Prozess und Komponenten

Der Prozess des Design Thinkings lässt sich auf mehrere Weisen modellieren. An der Stanford University werden 6 Phasen unterschieden:

--> Verstehen (understand)

--> Beobachten (observer)

--> Point-of-View

--> Ideenfindung (Ideate)

--> Prototyping

--> Verfeinerung (Test).

Grundsätzlich ist das Design Thinking als iterativer, strukturierter Prozess zu verstehen. Die Entwicklung der Prototypen erfolgt früh, bevor die daraus gewonnenen Erkenntnisse erneut rekapituliert werden.

Im ersten Schritt des Verstehens steht das Problemverständnis im Fokus. Dies führt zur Formulierung einer geeigneten Fragestellung. Hierin sind die genauen Anforderungen des Projekts zu definieren.

In der Beobachtungsphase erfolgt eine gründliche Recherche nach verfügbaren Informationen über Problem und Zielgruppe.
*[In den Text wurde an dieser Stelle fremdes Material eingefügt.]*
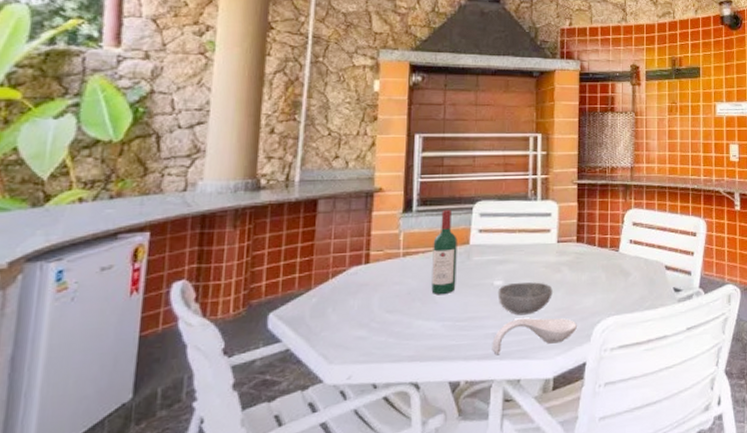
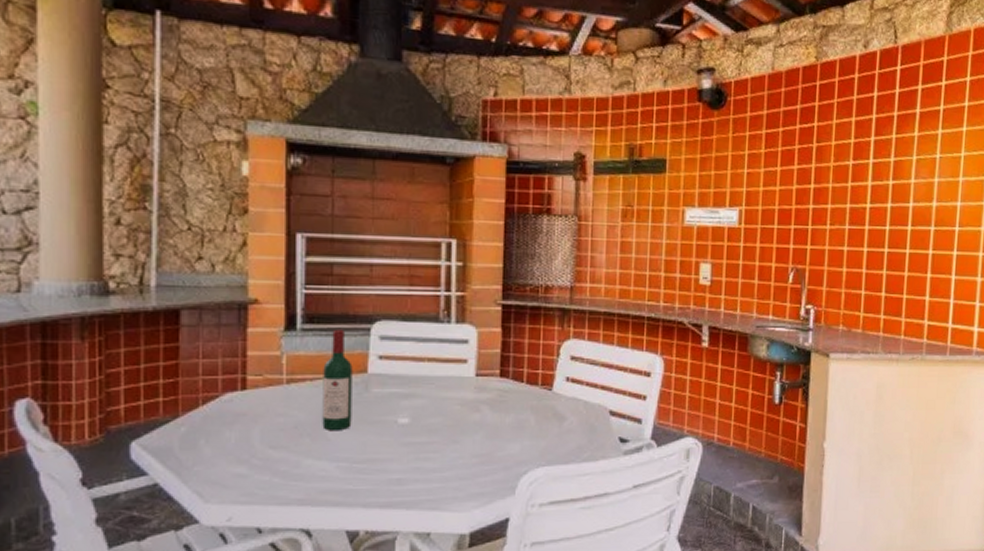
spoon rest: present [492,318,577,354] -> none [396,463,499,503]
bowl: present [497,282,553,315] -> none [402,421,470,460]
Auf Basis der gewonnenen Erkenntnisse lässt sich der aktuelle Status formulieren und im iterativen Prozess immer wieder neu definieren.
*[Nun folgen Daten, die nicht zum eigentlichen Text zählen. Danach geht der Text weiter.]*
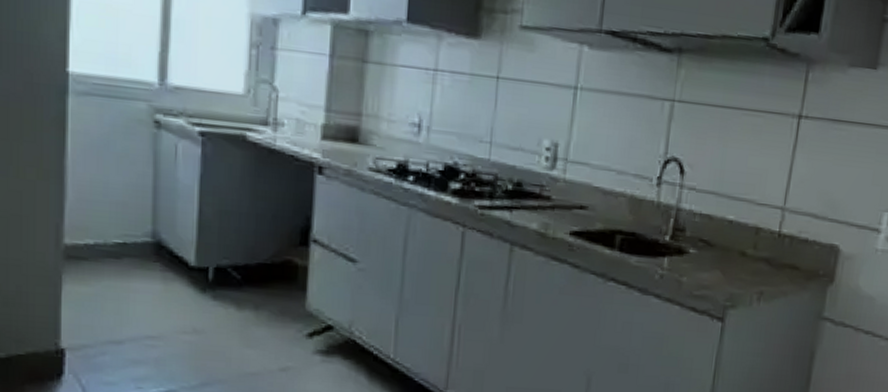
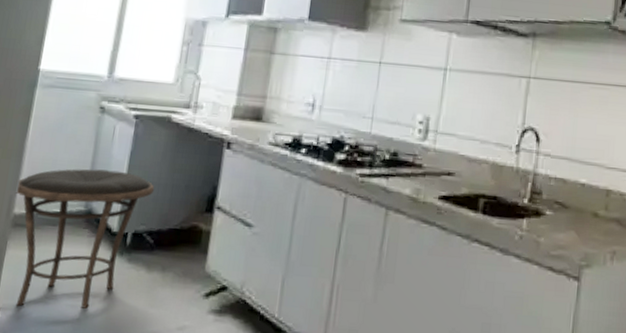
side table: none [61,194,235,349] -> present [16,169,155,309]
Die Phase Point-of-View dient dazu, sich in einen typischen Nutzer hineinzuversetzen. Design Thinker versuchen, dessen Betrachtungswinkel einzunehmen und seine Bedürfnisse zu erkennen.

Die Phase der Ideenfindung basiert im Wesentlichen auf dem Brainstorming im multidisziplinären Team. Verschiedene Konzepte werden entwickelt und visualisiert.

Im Prototyping werden zunächst einfache Prototypen unter geringem Aufwand entwickelt. Es geht darum, die jeweils aktuellen Konzepte unmittelbar an der Zielgruppe zu testen.

Die Phase der Verfeinerung dient der schrittweisen Verbesserung des Konzepts. Diese letzte Phase kann sich auf sämtliche vorangehenden Schritte beziehen. Die Schritte lassen sich so oft wiederholen, bis ein optimales Endprodukt entsteht.